Another suggestion is that the German team was full of big egos that let down the side of the team. Physicist Horst Korsching said: “the Americans are capable of real cooperation on a tremendous scale. That would have been impossible in Germany. Each one said that the other was unimportant.”
One other explanation is that the Nazi elite was not willing to hedge their bets on nuclear technology unless there was demonstrable proof it could win the war. At the time, this was all unchartered territory, and Hitler was far more invested in the V-2 long-range rockets, which had already shown promise.
In his book about the history of Nazi nuclear ambitions, Professor Mark Walker remarks that the German nuclear program had become "frozen at the laboratory level" during the Second World War. Wracked by organizational problems, the scientists were left striving to build a primitive nuclear fission reactor – and they even failed at this relatively “modest task,” Walker writes.
Research from 2019 shed further light on the problems that the Germans faced. Scientists at the University of Maryland attempted to track down the uranium cubes used by the German team and concluded that the central lab didn’t have enough to build a self-sustaining nuclear reactor.

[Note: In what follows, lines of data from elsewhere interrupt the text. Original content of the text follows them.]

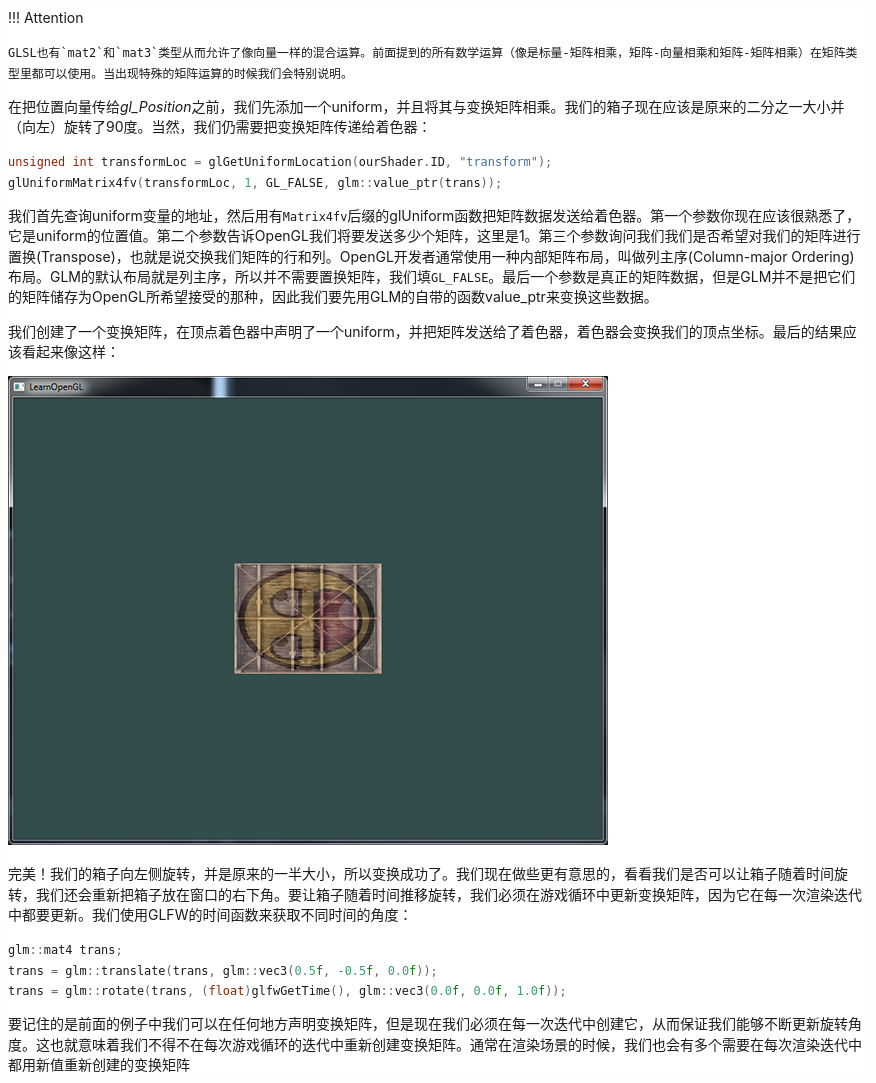 !!! Attention

	GLSL也有`mat2`和`mat3`类型从而允许了像向量一样的混合运算。前面提到的所有数学运算（像是标量-矩阵相乘，矩阵-向量相乘和矩阵-矩阵相乘）在矩阵类型里都可以使用。当出现特殊的矩阵运算的时候我们会特别说明。

在把位置向量传给<var>gl_Position</var>之前，我们先添加一个uniform，并且将其与变换矩阵相乘。我们的箱子现在应该是原来的二分之一大小并（向左）旋转了90度。当然，我们仍需要把变换矩阵传递给着色器：

```c++
unsigned int transformLoc = glGetUniformLocation(ourShader.ID, "transform");
glUniformMatrix4fv(transformLoc, 1, GL_FALSE, glm::value_ptr(trans));
```

我们首先查询uniform变量的地址，然后用有`Matrix4fv`后缀的<fun>glUniform</fun>函数把矩阵数据发送给着色器。第一个参数你现在应该很熟悉了，它是uniform的位置值。第二个参数告诉OpenGL我们将要发送多少个矩阵，这里是1。第三个参数询问我们我们是否希望对我们的矩阵进行置换(Transpose)，也就是说交换我们矩阵的行和列。OpenGL开发者通常使用一种内部矩阵布局，叫做<def>列主序</def>(Column-major Ordering)布局。GLM的默认布局就是列主序，所以并不需要置换矩阵，我们填`GL_FALSE`。最后一个参数是真正的矩阵数据，但是GLM并不是把它们的矩阵储存为OpenGL所希望接受的那种，因此我们要先用GLM的自带的函数<fun>value_ptr</fun>来变换这些数据。

我们创建了一个变换矩阵，在顶点着色器中声明了一个uniform，并把矩阵发送给了着色器，着色器会变换我们的顶点坐标。最后的结果应该看起来像这样：

![](../img/01/07/transformations.png)

完美！我们的箱子向左侧旋转，并是原来的一半大小，所以变换成功了。我们现在做些更有意思的，看看我们是否可以让箱子随着时间旋转，我们还会重新把箱子放在窗口的右下角。要让箱子随着时间推移旋转，我们必须在游戏循环中更新变换矩阵，因为它在每一次渲染迭代中都要更新。我们使用GLFW的时间函数来获取不同时间的角度：

```c++
glm::mat4 trans;
trans = glm::translate(trans, glm::vec3(0.5f, -0.5f, 0.0f));
trans = glm::rotate(trans, (float)glfwGetTime(), glm::vec3(0.0f, 0.0f, 1.0f));
```

要记住的是前面的例子中我们可以在任何地方声明变换矩阵，但是现在我们必须在每一次迭代中创建它，从而保证我们能够不断更新旋转角度。这也就意味着我们不得不在每次游戏循环的迭代中重新创建变换矩阵。通常在渲染场景的时候，我们也会有多个需要在每次渲染迭代中都用新值重新创建的变换矩阵
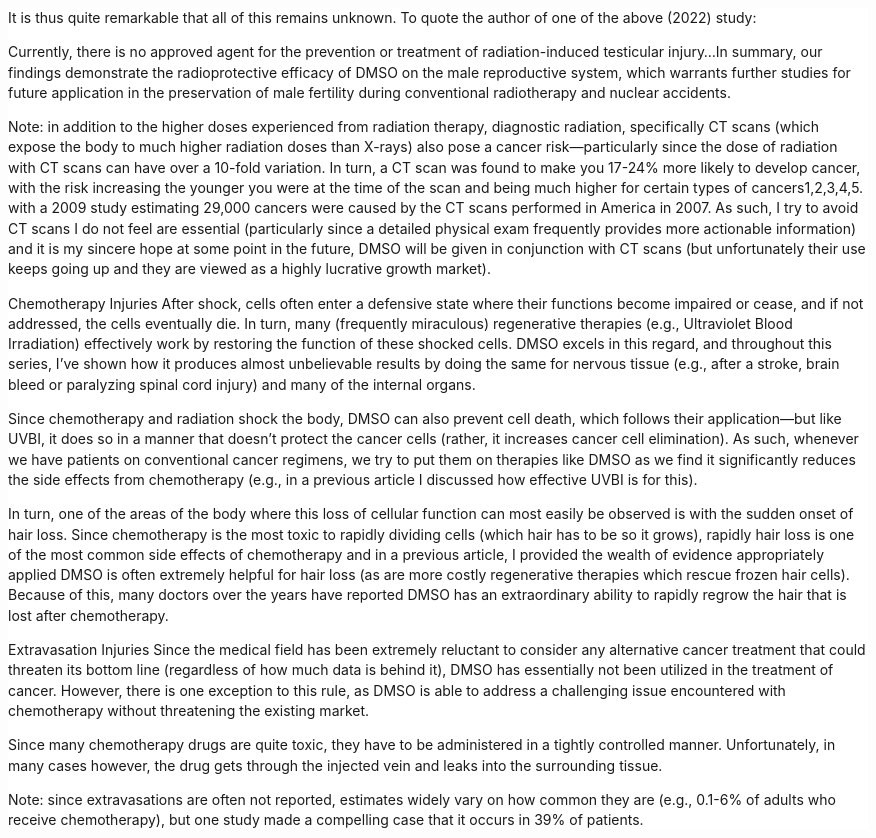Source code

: It is thus quite remarkable that all of this remains unknown. To quote the author of one of the above (2022) study:

Currently, there is no approved agent for the prevention or treatment of radiation-induced testicular injury…In summary, our findings demonstrate the radioprotective efficacy of DMSO on the male reproductive system, which warrants further studies for future application in the preservation of male fertility during conventional radiotherapy and nuclear accidents.

Note: in addition to the higher doses experienced from radiation therapy, diagnostic radiation, specifically CT scans (which expose the body to much higher radiation doses than X-rays) also pose a cancer risk—particularly since the dose of radiation with CT scans can have over a 10-fold variation. In turn, a CT scan was found to make you 17-24% more likely to develop cancer, with the risk increasing the younger you were at the time of the scan and being much higher for certain types of cancers1,2,3,4,5. with a 2009 study estimating 29,000 cancers were caused by the CT scans performed in America in 2007. As such, I try to avoid CT scans I do not feel are essential (particularly since a detailed physical exam frequently provides more actionable information) and it is my sincere hope at some point in the future, DMSO will be given in conjunction with CT scans (but unfortunately their use keeps going up and they are viewed as a highly lucrative growth market).

Chemotherapy Injuries
After shock, cells often enter a defensive state where their functions become impaired or cease, and if not addressed, the cells eventually die. In turn, many (frequently miraculous) regenerative therapies (e.g., Ultraviolet Blood Irradiation) effectively work by restoring the function of these shocked cells. DMSO excels in this regard, and throughout this series, I’ve shown how it produces almost unbelievable results by doing the same for nervous tissue (e.g., after a stroke, brain bleed or paralyzing spinal cord injury) and many of the internal organs.

Since chemotherapy and radiation shock the body, DMSO can also prevent cell death, which follows their application—but like UVBI, it does so in a manner that doesn’t protect the cancer cells (rather, it increases cancer cell elimination). As such, whenever we have patients on conventional cancer regimens, we try to put them on therapies like DMSO as we find it significantly reduces the side effects from chemotherapy (e.g., in a previous article I discussed how effective UVBI is for this).

In turn, one of the areas of the body where this loss of cellular function can most easily be observed is with the sudden onset of hair loss. Since chemotherapy is the most toxic to rapidly dividing cells (which hair has to be so it grows), rapidly hair loss is one of the most common side effects of chemotherapy and in a previous article, I provided the wealth of evidence appropriately applied DMSO is often extremely helpful for hair loss (as are more costly regenerative therapies which rescue frozen hair cells). Because of this, many doctors over the years have reported DMSO has an extraordinary ability to rapidly regrow the hair that is lost after chemotherapy.

Extravasation Injuries
Since the medical field has been extremely reluctant to consider any alternative cancer treatment that could threaten its bottom line (regardless of how much data is behind it), DMSO has essentially not been utilized in the treatment of cancer. However, there is one exception to this rule, as DMSO is able to address a challenging issue encountered with chemotherapy without threatening the existing market.

Since many chemotherapy drugs are quite toxic, they have to be administered in a tightly controlled manner. Unfortunately, in many cases however, the drug gets through the injected vein and leaks into the surrounding tissue.

Note: since extravasations are often not reported, estimates widely vary on how common they are (e.g., 0.1-6% of adults who receive chemotherapy), but one study made a compelling case that it occurs in 39% of patients.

Ironically, there were other stocks of uranium elsewhere in Germany, but their tactic of having separate and rivaling experiments meant that they simply didn’t have sufficient materials to work with. Just as Korsching had suggested, the US Manhattan Project took a much more collaborative approach that pooled and disturbed its resources wisely, which Germany didn't
The German program was also hindered by a major military upset at a crucial time. Following their invasion of Norway in 1940, the Germans took over the Vemork hydroelectric power plant and used it to produce heavy water, a vital ingredient for nuclear reactors.
Realizing its integral role for the Nazis, Allied forces conducted a series of strategic bombings against the plant, which continued to dwindle their heavy water supplies. The major blow came in 1943 when a Norwegian commando attacked the facility, followed by yet another Allied bombing raid. Attempts to transport the remaining supplies out of the country were foiled by Norwegian resistance fighters who sunk the ferry on Lake Tinn.
"There were so many things that were just luck and chance. There was no plan. We were just hoping for the best,” Joachim Ronneberg, the Norweigian leader of the commando team that blew up the plant, told the New York Times in 2015.
If this bold mission had failed, he suggested, then London may have ended up "looking like Hiroshima.”
Wracked by this array of problems, the Nazi nuclear program appears as if it was doomed to failure. However, this is only clear now with the benefit of hindsight. Unaware of this fact at the time, paranoia over the Nazis' nuclear ambitions only helped to fuel Oppenheimer’s bittersweet effort to hurry in the atomic age.